TECH

Mars: Still far away, but getting closer

Ledyard King, FLORIDA TODAY

WASHINGTON – A human landing on Mars is still about 20 years away, but NASA's long-discussed mission appears to be steadily moving forward.

Development of key components of the deep-space rocket, capsule and infrastructure needed to reach Mars remain on schedule for an eventual landing in the 2030s, NASA's top human exploration chief told a Senate panel Wednesday.

And earlier Wednesday, a House subcommittee approved an authorization bill that would allow NASA to use an asteroid as part of a "stepping-stone" approach for the mission, the space agency's preferred strategy. NASA wants to redirect an asteroid into the moon's orbit, land astronauts there and use the asteroid as a testing outpost and way station on the way to Mars.

House Republicans who want to return to the moon are skeptical of that approach. But the bipartisan authorization bill endorsed by the House Science, Space and Technology Subcommittee on Space would permit the agency to consider the asteroid option. The agency would have to spell out the cost and details of the mission as part of an exploration "roadmap" to Mars that NASA would have to submit to Congress.

"I know that different members have their own personal favorite destinations and interim missions," said Rep. Donna Edwards of Maryland, the top Democrat on the subcommittee and co-sponsor of the authorization bill. "But this (measure) puts the job of deciding the pathway forward where it belongs by requiring NASA to develop an informed and realistic roadmap to get this nation to Mars."

In a hearing room on the other side of the Capitol, Associate NASA Administrator Bill Gerstenmaier assured members of a Senate Commerce, Science, and Transportation subcommittee that the agency remains on target to launch an uncrewed mission in 2017 to test the Space Launch System (SLS) rocket and Orion multi-purpose crew vehicle that will carry astronauts to Mars.

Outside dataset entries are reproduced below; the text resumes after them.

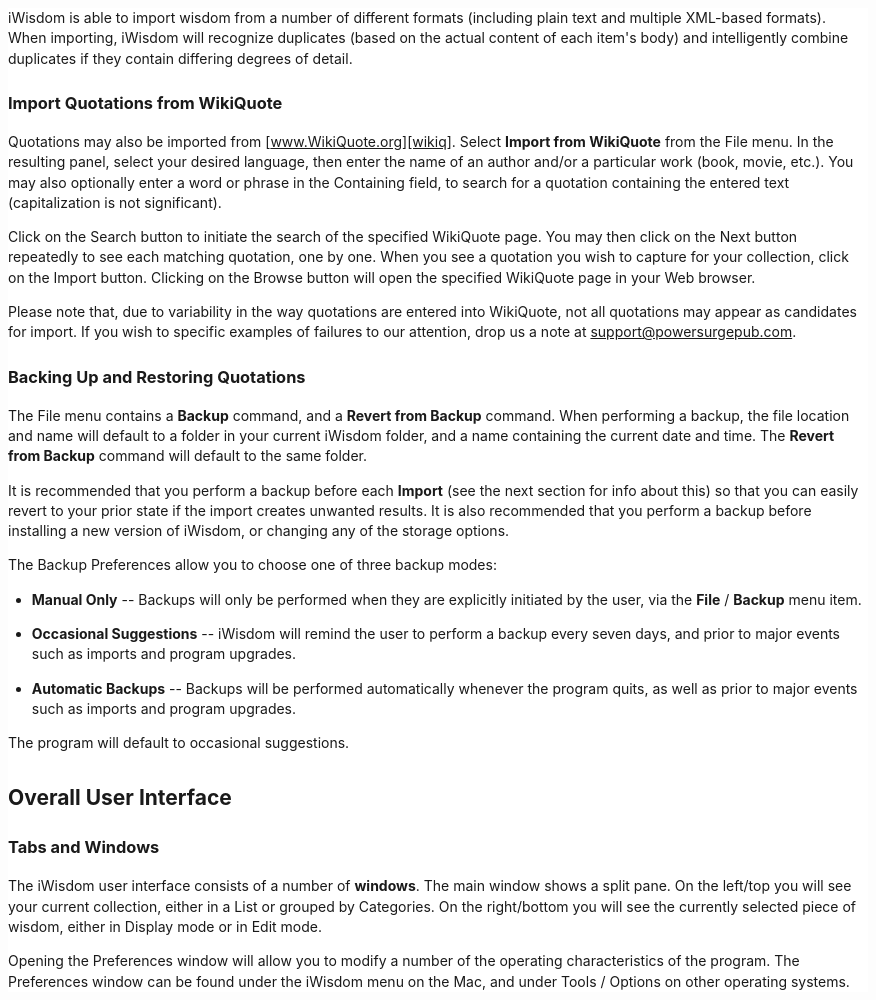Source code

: iWisdom is able to import wisdom from a number of different formats (including plain text and multiple XML-based formats). When importing, iWisdom will recognize duplicates (based on the actual content of each item's body) and intelligently combine duplicates if they contain differing degrees of detail. 

<h3 id="import-wikiquote">Import Quotations from WikiQuote</h3>

Quotations may also be imported from [www.WikiQuote.org][wikiq]. Select **Import from WikiQuote** from the File menu. In the resulting panel, select your desired language, then enter the name of an author and/or a particular work (book, movie, etc.). You may also optionally enter a word or phrase in the Containing field, to search for a quotation containing the entered text (capitalization is not significant). 

Click on the Search button to initiate the search of the specified WikiQuote page. You may then click on the Next button repeatedly to see each matching quotation, one by one. When you see a quotation you wish to capture for your collection, click on the Import button. Clicking on the Browse button will open the specified WikiQuote page in your Web browser. 

Please note that, due to variability in the way quotations are entered into WikiQuote, not all quotations may appear as candidates for import. If you wish to specific examples of failures to our attention, drop us a note at [support@powersurgepub.com][support].

<h3 id="backups">Backing Up and Restoring Quotations</h3>

The File menu contains a **Backup** command, and a **Revert from Backup** command. When performing a backup, the file location and name will default to a folder in your current iWisdom folder, and a name containing the current date and time. The **Revert from Backup** command will default to the same folder. 

It is recommended that you perform a backup before each **Import** (see the next section for info about this) so that you can easily revert to your prior state if the import creates unwanted results. It is also recommended that you perform a backup before installing a new version of iWisdom, or changing any of the storage options.

The Backup Preferences allow you to choose one of three backup modes:

* **Manual Only** -- Backups will only be performed when they are explicitly initiated by the user, via the **File** / **Backup** menu item. 

* **Occasional Suggestions** -- iWisdom will remind the user to perform a backup every seven days, and prior to major events such as imports and program upgrades. 

* **Automatic Backups** -- Backups will be performed automatically whenever the program quits, as well as prior to major events such as imports and program upgrades. 

The program will default to occasional suggestions. 

<h2 id="ui">Overall User Interface</h2>

<h3 id="tabs-and-windows">Tabs and Windows</h3>

The iWisdom user interface consists of a number of **windows**. The main window shows a split pane. On the left/top you will see your current collection, either in a List or grouped by Categories. On the right/bottom you will see the currently selected piece of wisdom, either in Display mode or in Edit mode. 

Opening the Preferences window will allow you to modify a number of the operating characteristics of the program. The Preferences window can be found under the iWisdom menu on the Mac, and under Tools / Options on other operating systems.


[wikiq]:     http://www.wikiquote.org
[support]:   mailto:support@powersurgepub.com
[fortune]:   http://en.wikipedia.org/wiki/Fortune_(Unix)
[opml]:      http://en.wikipedia.org/wiki/OPML
[textile]:   http://en.wikipedia.org/wiki/Textile_(markup_language)
[pw]:        http://www.portablewisdom.org
[java]:      http://www.java.com/
[pspub]:     http://www.powersurgepub.com/
[downloads]: http://www.powersurgepub.com/downloads.html
[store]:     http://www.powersurgepub.com/store.html
[markdown]:  http://daringfireball.net/projects/markdown/
[pegdown]:   https://github.com/sirthias/pegdown/blob/master/LICENSE
[parboiled]: https://github.com/sirthias/parboiled/blob/master/LICENSE
[Mathias]:   https://github.com/sirthias
[club]:         clubplanner.html
[filedir]:      filedir.html
[metamarkdown]: metamarkdown.html
[template]:     template.html
[osd]:				http://opensource.org/osd
[gnu]:        http://www.gnu.org/licenses/
[apache]:			http://www.apache.org/licenses/LICENSE-2.0.html
[mozilla]:    http://www.mozilla.org/MPL/2.0/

Avionics testing of solid rocket boosters was completed Tuesday at Kennedy Space Center in preparation for a test of the SLS rocket later this year. Acoustic testing of the engines was being conducted Wednesday at Marshall Space Flight Center in Alabama. And sections of the massive rocket and its oxygen and hydrogen tanks are being welded together at NASA's Michoud Assembly Facility in New Orleans.

"There is real hardware in manufacture for the path to Mars," Gerstenmaier told senators.

Talk of Mars permeates the nation's space program, which many say needs a bold target now that the space shuttle has been retired and a return trip to the moon is viewed by many as been-there-done-that. President Barrack Obama scrapped a lunar mission in 2010 on the advice of an expert panel.

But the ambitious Mars mission could be delayed or derailed if funding from a budget-conscious Congress continues to erode, or if other countries' plans for a lunar mission force the U.S. to change course for security reasons.

Although there's broad bipartisan support for landing humans on Mars this century, not everyone likes the idea.

GOP Rep. Dana Rohrabacher of California who sits on the Space Subcommittee, called the notion "an expensive folly" that would divert billions from other, more urgent priorities.

"When one tries to cross a bridge too far, somebody's going to get soaked," Rohrbacher told fellow panel members. "In this case, it will be the American taxpayer who will be paying dearly for unnecessary expenditures in achieving a goal — landing human beings on Mars — which is more of a publicity stunt than a scientific achievement."

Former astronaut Leroy Chiao expressed a different view at Wednesday's Senate hearing, calling a Mars mission important not only for developing technologies beneficial to humans on Earth but for boosting national prestige and inspiration.

"Human space flight has become woven into the very fabric of our identity, as a nation of explorers, innovators and entrepreneurs," he said. "It was exactly the endeavors of the Apollo and prior programs that inspired me and my generation. We must do the same and more for our children and grandchildren, and to help maintain our position as the world leader."